Living as an IP (indigenous people) minority in Sitio Target, Pampanga in the Philippines is not easy. There have been attempts in the past to drive away the Aetas from their ancestral lands. Fortunately with the help of concerned citizens and groups, these attempts failed to materialize. However the Aeta families and their supporters recognize that these are just temporary stopgaps to the legal battle towards claiming their home dwellings.
Mylene David, at her early age of 10, is already aware of her people’s difficult situation. As ANCOP’s CSP scholar, she has been striving hard to excel in her studies so she will be able to help create a brighter future for her people.

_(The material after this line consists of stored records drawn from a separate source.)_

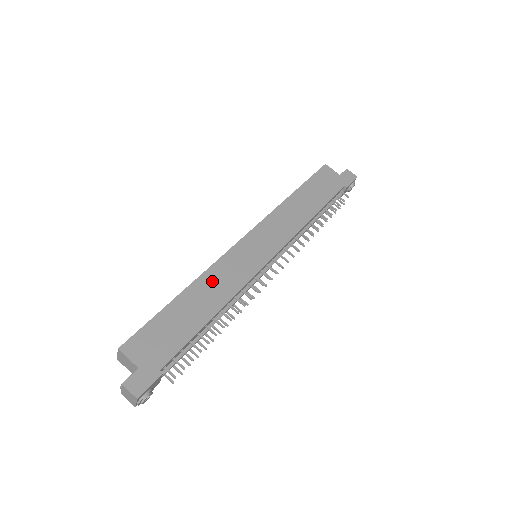
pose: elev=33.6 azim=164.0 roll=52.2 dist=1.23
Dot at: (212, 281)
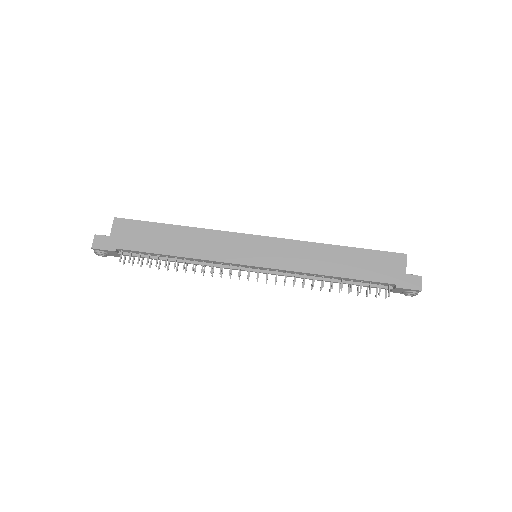
Dot at: (201, 238)
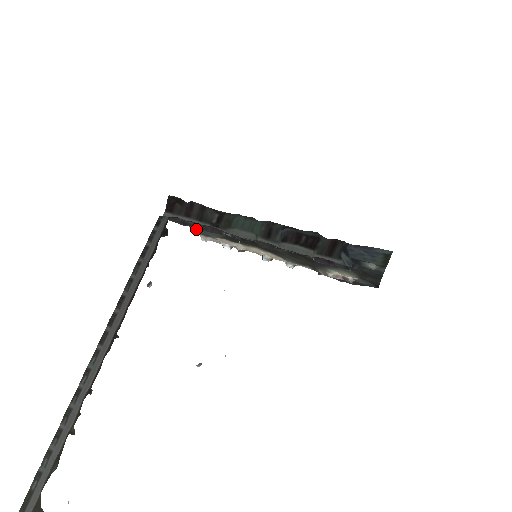
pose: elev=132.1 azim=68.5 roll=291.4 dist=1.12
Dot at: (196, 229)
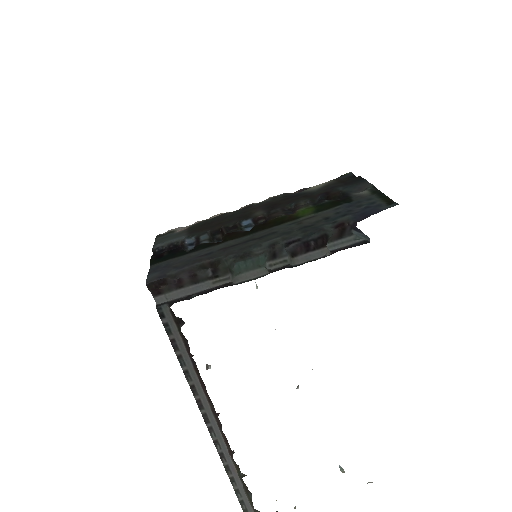
Dot at: (155, 242)
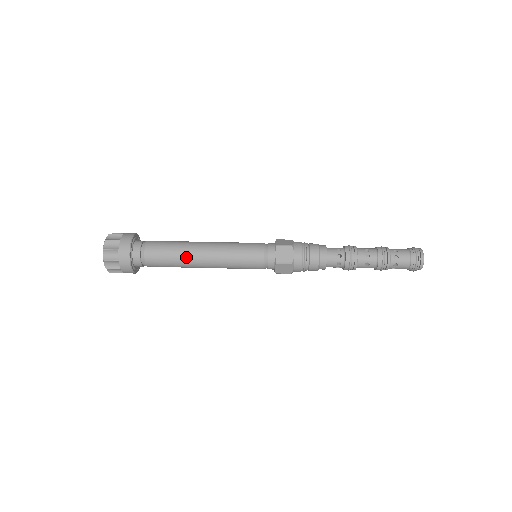
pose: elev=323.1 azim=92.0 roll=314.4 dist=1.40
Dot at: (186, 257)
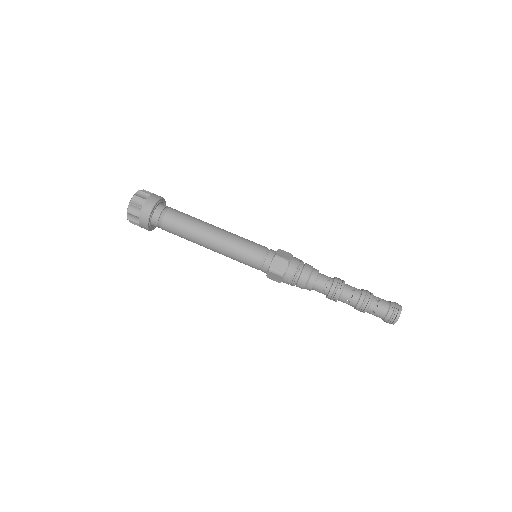
Dot at: (196, 235)
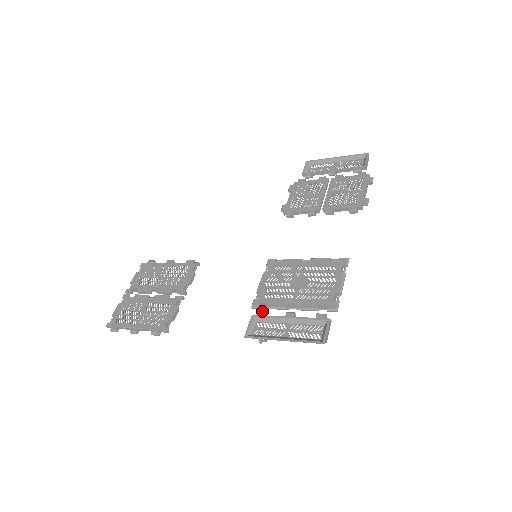
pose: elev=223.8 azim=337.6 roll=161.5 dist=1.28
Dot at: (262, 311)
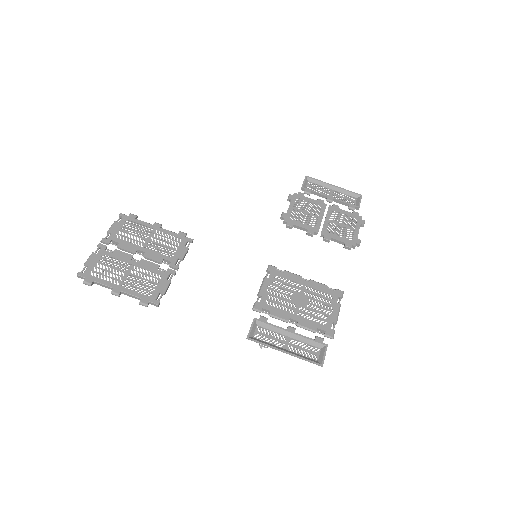
Dot at: (264, 317)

Mylene is an honor student and she graduated valedictorian in elementary. Currently she is in her 2nd year in high school. When asked what she wants to be professionally she had been so sure what it would be. “I want to be a lawyer someday,” Mylene shared. “I will defend our rights to these lands.” Mylene’s response showed some maturity beyond her age and it did not fail to impress those around her.

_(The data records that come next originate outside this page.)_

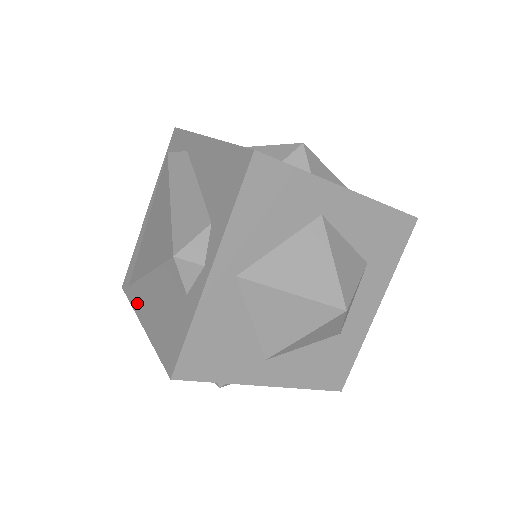
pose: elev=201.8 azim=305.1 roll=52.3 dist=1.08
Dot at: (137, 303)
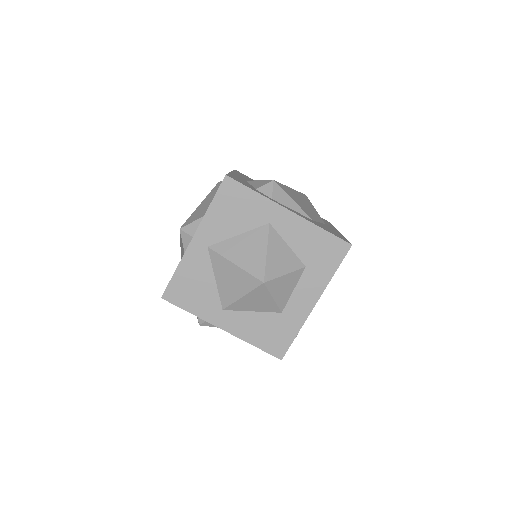
Dot at: occluded
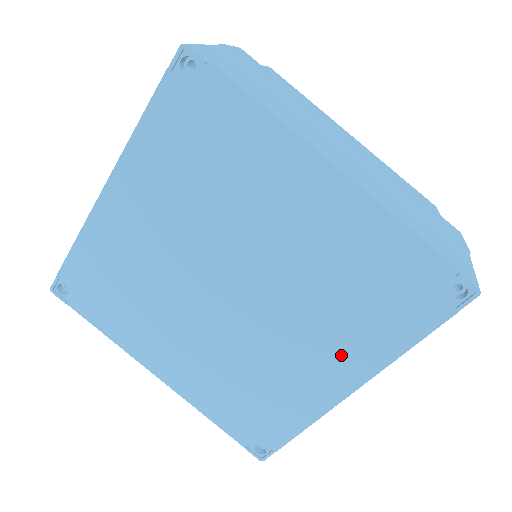
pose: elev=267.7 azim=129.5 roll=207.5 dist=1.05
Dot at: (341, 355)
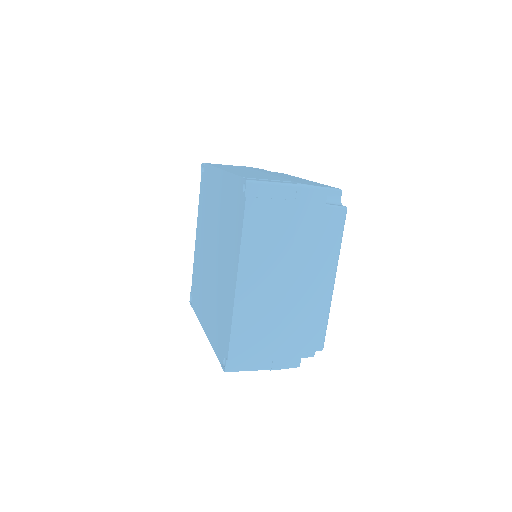
Dot at: (209, 320)
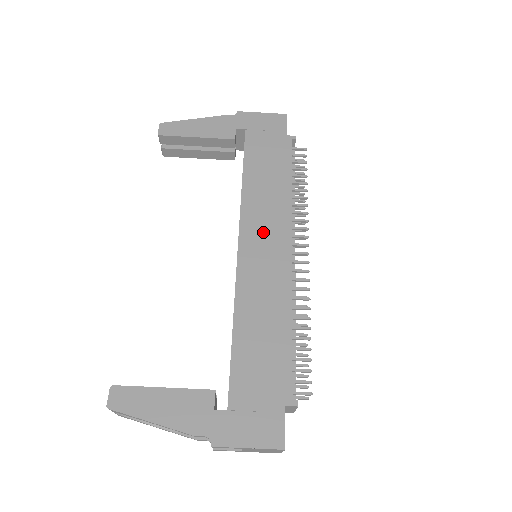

ANCOP aims to nurture Mylene’s dream and is paving the way so that one day the name “Atty. Mylene David” will find its place in a window sign at Sitio Target, Sapang Bato in Pampanga, Philippines.
By Jhon Robert Ko, ANCOP Global Philippines
Mylene David and her family belong to an aboriginal group known as Aetas.

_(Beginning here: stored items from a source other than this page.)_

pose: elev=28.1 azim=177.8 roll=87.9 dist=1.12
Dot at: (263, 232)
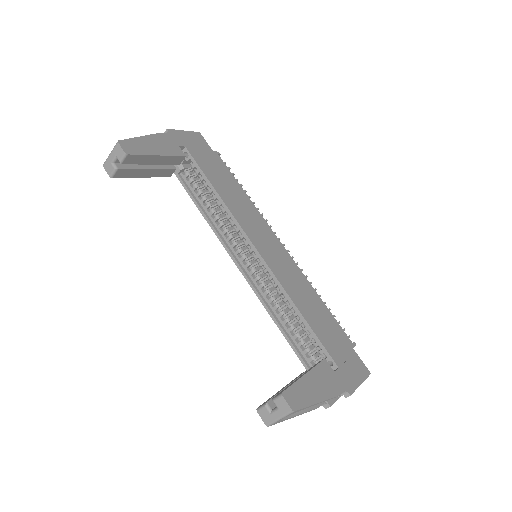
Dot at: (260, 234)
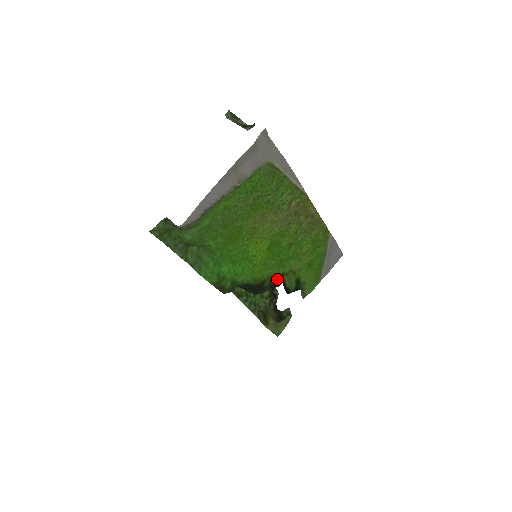
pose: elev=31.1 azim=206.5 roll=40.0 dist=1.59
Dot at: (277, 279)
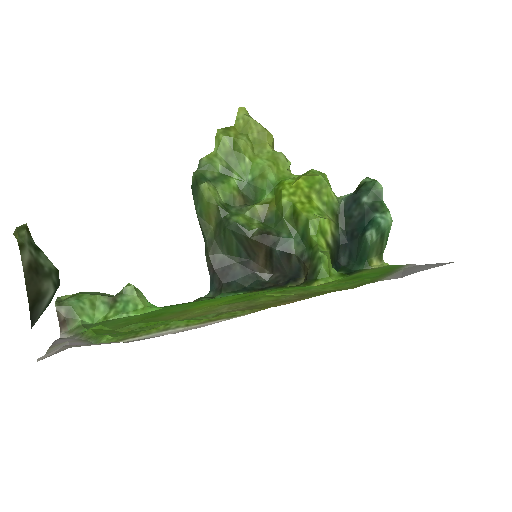
Dot at: (289, 286)
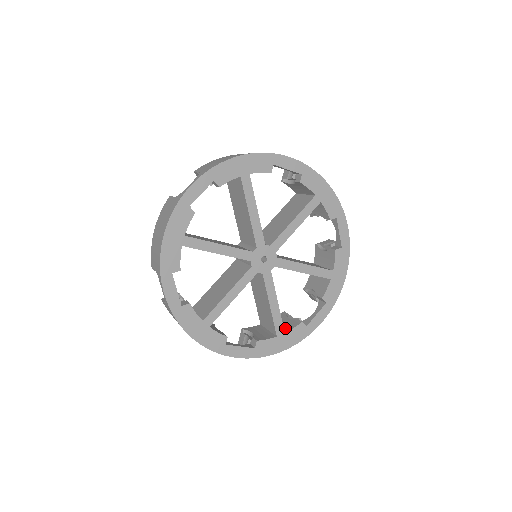
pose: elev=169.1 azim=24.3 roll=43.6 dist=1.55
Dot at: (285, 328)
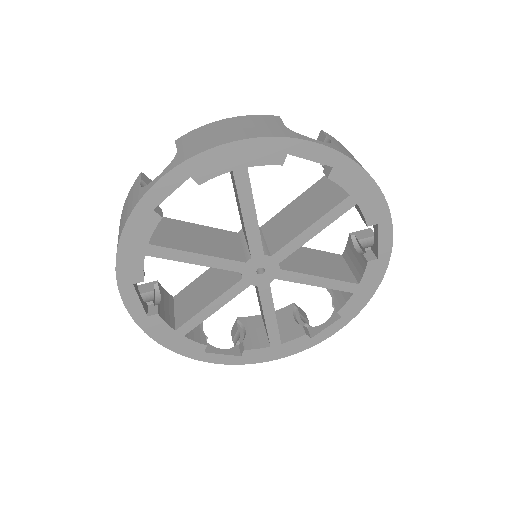
Dot at: (357, 273)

Aetas are indigenous people who live in scattered, isolated mountainous parts of the Philippines. They are nomadic and build only temporary shelters made of sticks driven to the ground and covered with the palm of banana leaves. The well-situated and more modernized Aetas have moved to villages and areas of cleared mountains. They live in houses made of bamboo and cogon grass. Aetas are found in several northern provinces of the Philippines, but were forced to move to resettlement areas in Pampanga and Tarlac following the devastating Mt. Pinatubo eruption in June 1991. (Wikipedia)
This article has been edited from its previous version.